Film: Populaire
Max Kelsey thinks this film is ruined by the wrong mix of ingredients
Populaire is like one of those fairy cakes that kids make at birthday parties, the ones where you get to put whatever you like on top. A bit of sports movie here, a bit of screwball romcom there. Add a sprinkling of Mad Men, or so the poster claims on little more than the basis that both are set in the fifties, and a touch of The Artist, again according to the poster, this time protesting that both are French and star Berenice Bejo. And yes, Bejo! But not only is there the beautiful, brilliant, Cannes Best Actress-winning Bejo, we also see two leading performances come courtesy of the dashing Romain Duris (excellent in Audiard’s The Beat That My Heart Skipped) and the immensely-talented Belgian, Déborah François. After all, Belgium is so hot right now.

Ultimately of course the cake is ruined. The liquorice allsorts, chocolate buttons and hundreds and thousands all blend into a tasteless, creamy gunk that’s so sweet that poor little Jimmy is sick all over his shoes.
In fact, despite the ostensibly quirky nature of a film based on speed-typing, the film has a formulaic structure and clichéd characters. Smarmy insurance salesman Louis Échard (Duris) has such a crippling inferiority complex that when the fleet-fingered Rose Pamphyle applies to be his secretary he employs her with an eye towards vicarious triumph at the international speed-typing championship, over-looking the fact that she’s otherwise useless at her job. The potentially intriguing aspects of this possessive relationship are swept aside by a tsunami of nauseating nostalgia, cloying attempts at charm and jokes straight from the trashy sitcom stylebook.
The nostalgia is superficial and rose-tinted. There’s a good level of attention to aesthetic details and a fitting (if intensely irritating) soundtrack. But the sexual politics of the 1950s are not so much satirised as celebrated. For all Rose’s obstinacy and talk about wanting a man who sees her as an equal, her story’s message to the modern woman is really that you should forget about self-sufficiency or professionalism because with a cute smile and a single, arbitrary talent you can find fame and fortune by becoming the show pony of a leering sugar daddy patron.
The whole affair is so tame and anaemic (the ubiquitous pastel colours don’t help matters) that even the awkward love triangle centred on Marie (Bejo) flares up in only one scene. The underlying tension between Louis and Bob (a cringingly clunky performance from Shaun Benson) is developed to the point that they have a slightly-more-competitive-than-usual tennis match, but are otherwise the best of friends.

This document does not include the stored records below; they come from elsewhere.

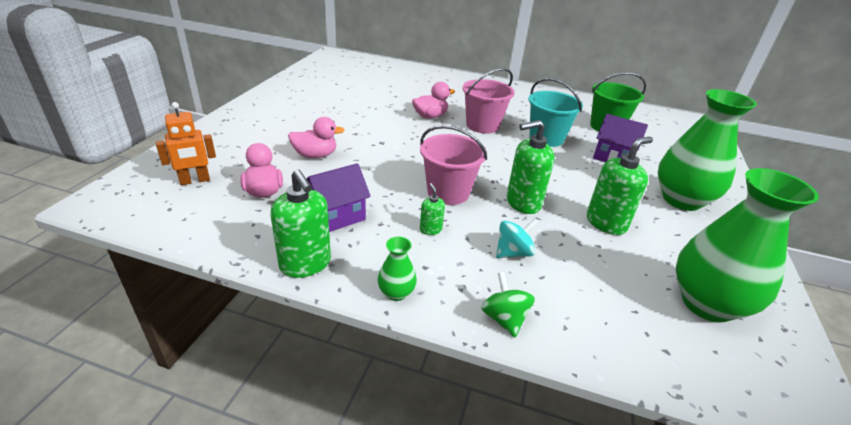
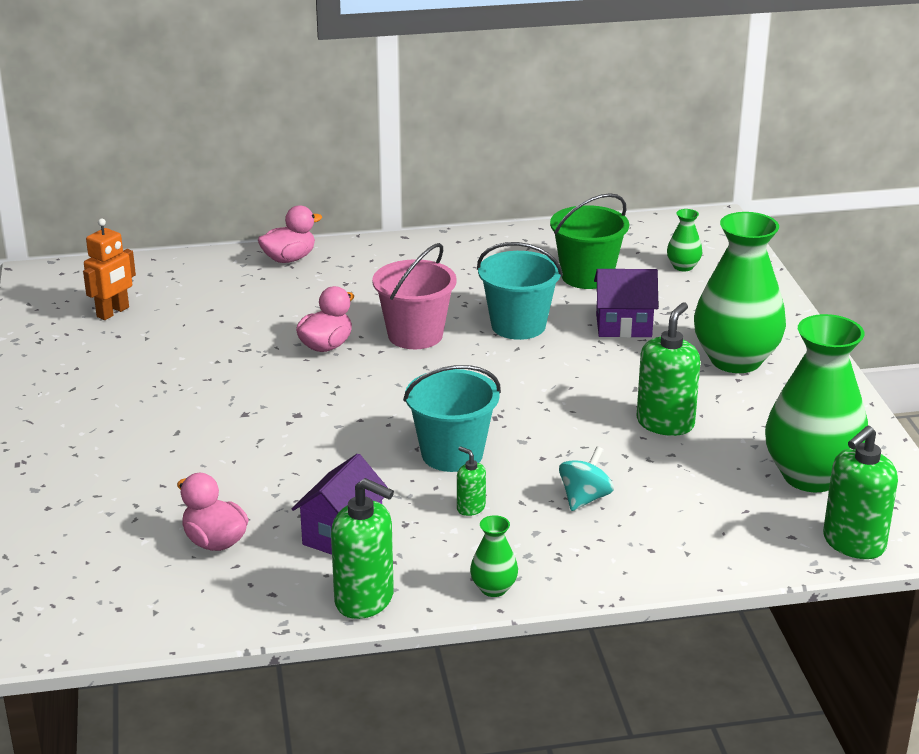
camera: 25 degrees left, 5 degrees down
(195, 181) = (102, 563): orange robot -> orange robot (113, 312)
(315, 155) = (225, 468): pink duck -> pink duck (289, 259)
(448, 192) = (452, 454): pink bucket -> turquoise bucket
(504, 318) = (623, 568): green spinning top -> none
(523, 203) = (553, 433): green soap dispenser -> green soap dispenser (853, 543)
(671, 138) = (683, 266): none -> green vase

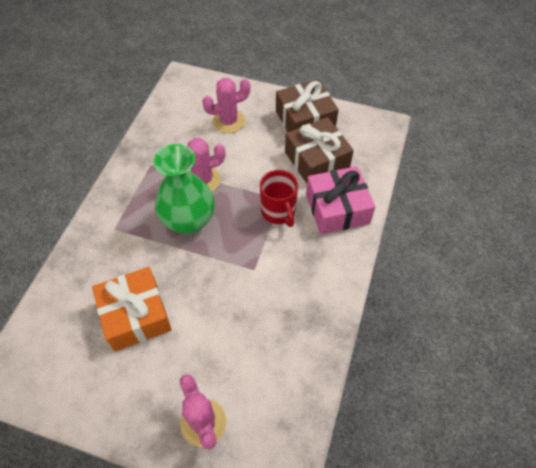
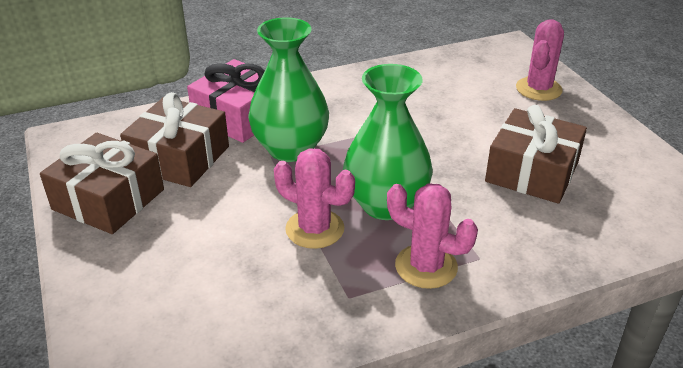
camera: 130 degrees left, 20 degrees down
(136, 315) = (532, 172): orange gift -> brown gift
(228, 121) = (178, 269): pink cactus -> pink cactus (426, 266)
(278, 212) = (290, 149): red mug -> green vase

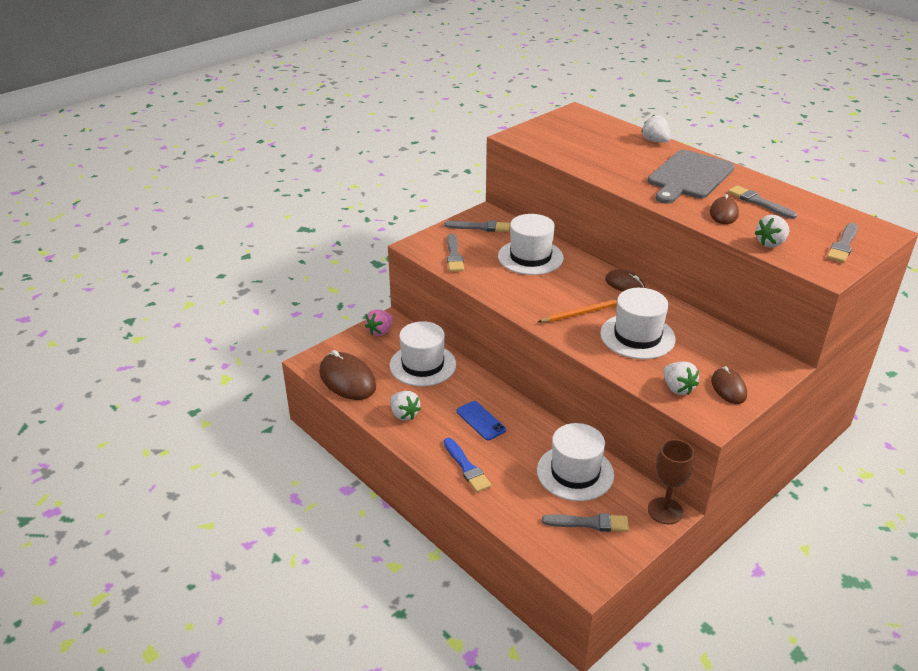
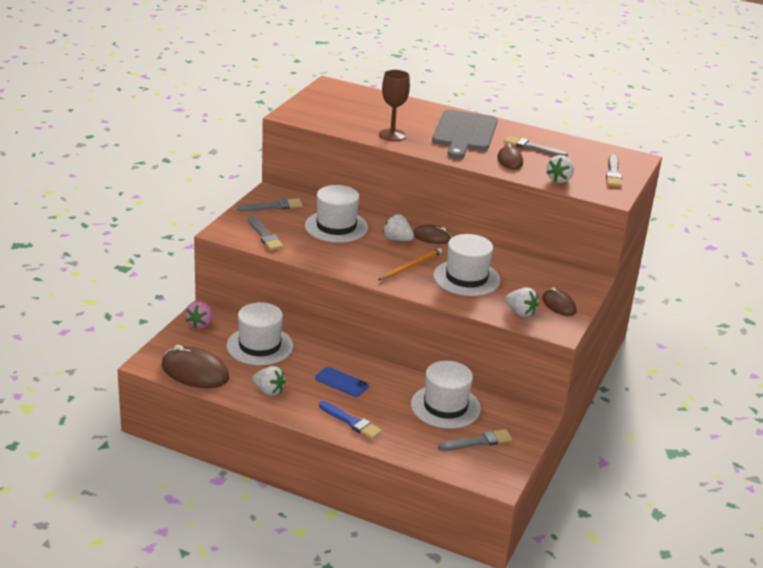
camera: 25 degrees left, 5 degrees down
(655, 141) = (417, 105): white strawberry -> white strawberry (397, 239)
(665, 511) = (532, 419): brown goblet -> brown goblet (392, 135)

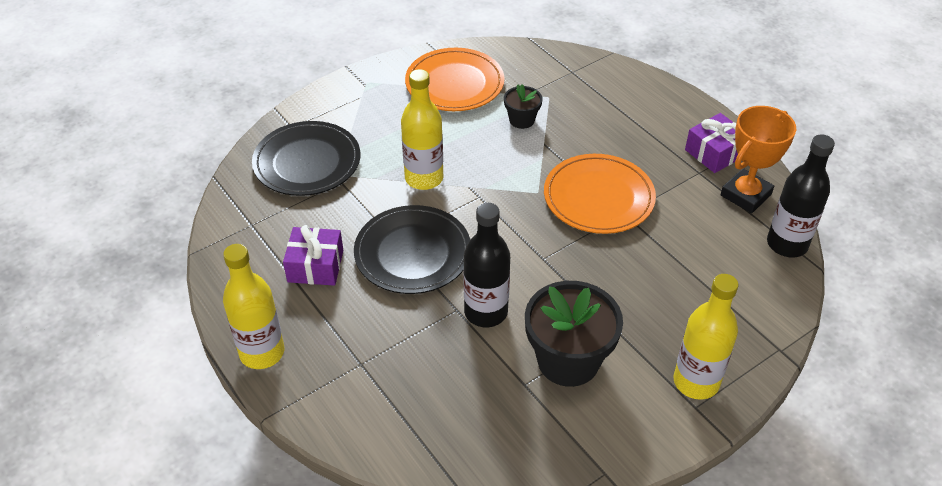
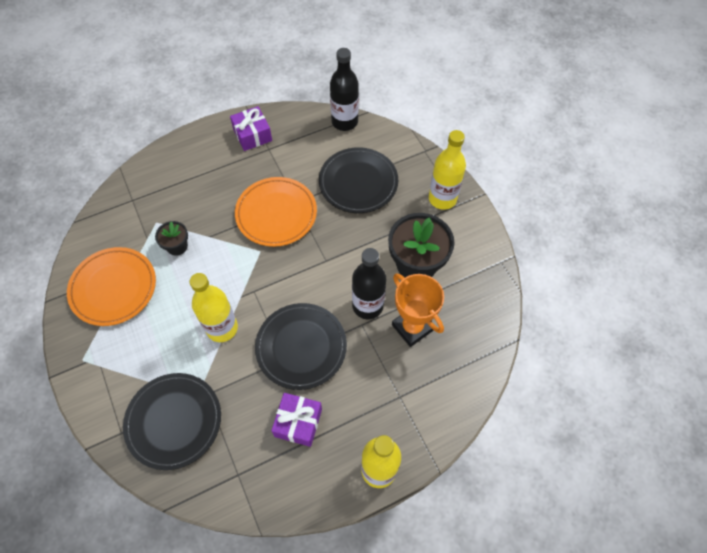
camera: 80 degrees left, 15 degrees up
(683, 275) = (358, 182): none -> black plate
(745, 195) = (297, 130): orange trophy -> orange trophy (412, 327)

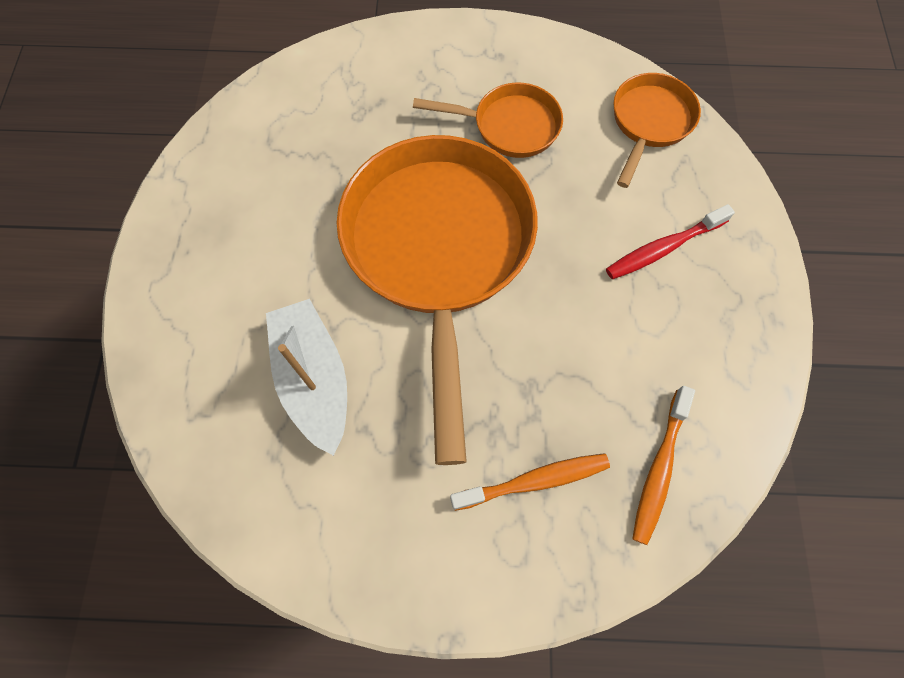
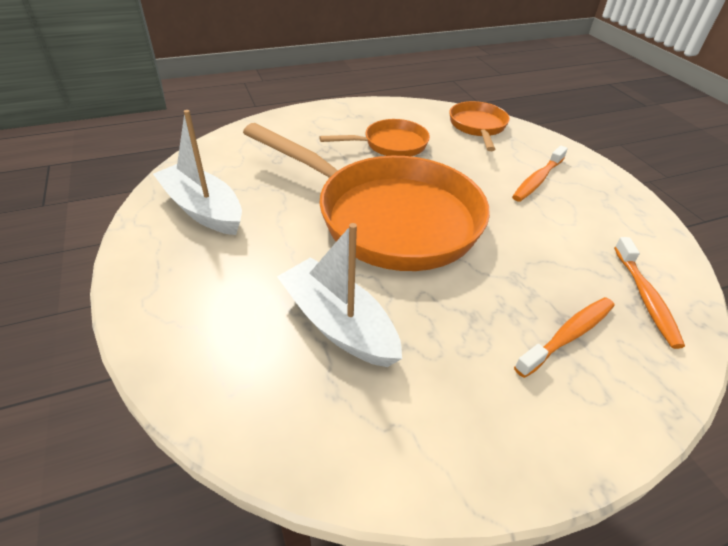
camera: 25 degrees left, 25 degrees down
(247, 176) = (203, 209): none -> white boat
(438, 252) = (388, 217): orange pan -> orange pan turned 150 degrees clockwise
(663, 248) = (537, 180): red toothbrush -> orange toothbrush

Mitigating factors in this saccharine catastrophe are scarce. I suppose you could remark on how outrageously hot all the lead characters look in their chic dresses and sharp suits but that will only remind you of the central problem, Populaire is entirely empty of any purpose or depth. This is Régis Roinsard’s first feature and his background is in advertising shows. Wasting a plethora of potentially exciting ingredients, he’s constructed a 2-hour commerical for 1958 that doesn’t even make you want to go there.